Хэдли выгнулась ему навстречу, радостно и глуповато улыбаясь. Лоу поспешил ее поцеловать, но только начал разогреваться, как Хэдли прервала поцелуй
– В отделении антиквариата мы услышим, если мистер Хилл вернется. Я хочу кое-что тебе показать.
Лоу, не особо переживая и чувствуя воодушевление, миновал билетные кассы и армии молчаливых статуй. Высокие потолки и плитки мраморного пола, казалось, одновременно усиливали и поглощали звук шагов, когда они шествовали, любуясь картинами, стоившими больше любой роскошной машины семьи Магнуссон.
Обойдя коллекцию «Искусства стран тихоокеанского региона», они увидели арку со сделанной от руки надписью: «Сокровища Древнего Египта – мумификация, магия и ритуалы». Лоу много раз посещал эту выставку, даже когда большинство экспонатов еще находилось в старом здании Мидвинтера. В детстве он был ими очарован, что стало одной из причин, побудивших его учиться на археолога. Странно думать, что предметы, на которые он в десять лет глазел с восторгом, позже будут отданы в распоряжение Хэдли.
Лоу остановился перед витриной с женской мумией. На забальзамированной коже еще сохранились клоки волос. Зубы, в основном, остались нетронутыми, но у экспоната недоставало ноги; во время землетрясения половина музейных мумий испортилась и разбилась на куски. Но то, что привлекало сюда публику, находилось в соседней витрине: крепко замотанный мумифицированный кот, которого нашли в одной гробнице с человеческим телом.
– Лучший образец мумии кошки на всем Западном побережье, – похвасталась Хэдли. – Отличный экземпляр геометрического обертывания Птолемеевского периода.
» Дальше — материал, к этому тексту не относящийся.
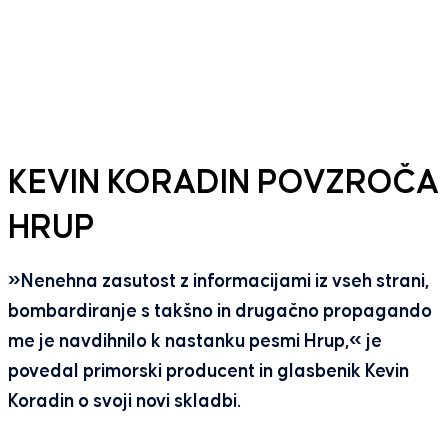
KEVIN KORADIN POVZROČA
HRUP
»Nenehna zasutost z informacijami iz vseh strani,
bombardiranje s takšno in drugačno propagando
me je navdihnilo k nastanku pesmi Hrup,« je
povedal primorski producent in glasbenik Kevin
Koradin o svoji novi skladbi.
– Ты так поступишь с Четвертым, когда придет его время?
Глядя на витрину с удовлетворенной улыбкой, Хэдли сцепила руки за спиной и склонила голову набок.
– Думаю, ему бы понравилось. Да и крошечный саркофаг неплохо бы соорудить. Кто знает, возможно когда-то мы оба окажемся в музее. Люди станут изучать наши забальзамированные тела и назовут меня Кошатницей.
– Ты ненормальная, min k"ara [10] .
На ее губах появилась хитрая улыбка.
10
Min k"ara (швед. яз.) – моя любимая.
– Мне нравится, как вы флиртуете, мистер Магнуссон. – Хэдли посмотрела ему в глаза и отступила на пару шагов. Лоу показалось, что он сам мумифицирован, а она будто тянет его бинты, привлекая к себе одним взглядом.
Если Хэдли собирается сохранить свое тело для музея, Лоу не отказался бы лежать рядом.
– Вон там находится то, что мне хотелось тебе показать, – сказала она с радостным блеском в глазах.
Глава 26
Под взглядом Лоу Хэдли повернулась и подошла к стеклянной витрине высотой примерно по пояс, стоявшей рядом с квадратной колонной. Внутри находилась небольшая коллекция личных вещей, найденных в захоронении Кошатницы: сосуды для благовоний, расческа, ювелирные украшения. А еще посредине красовались три канопы; четвертая пропала во время землетрясения.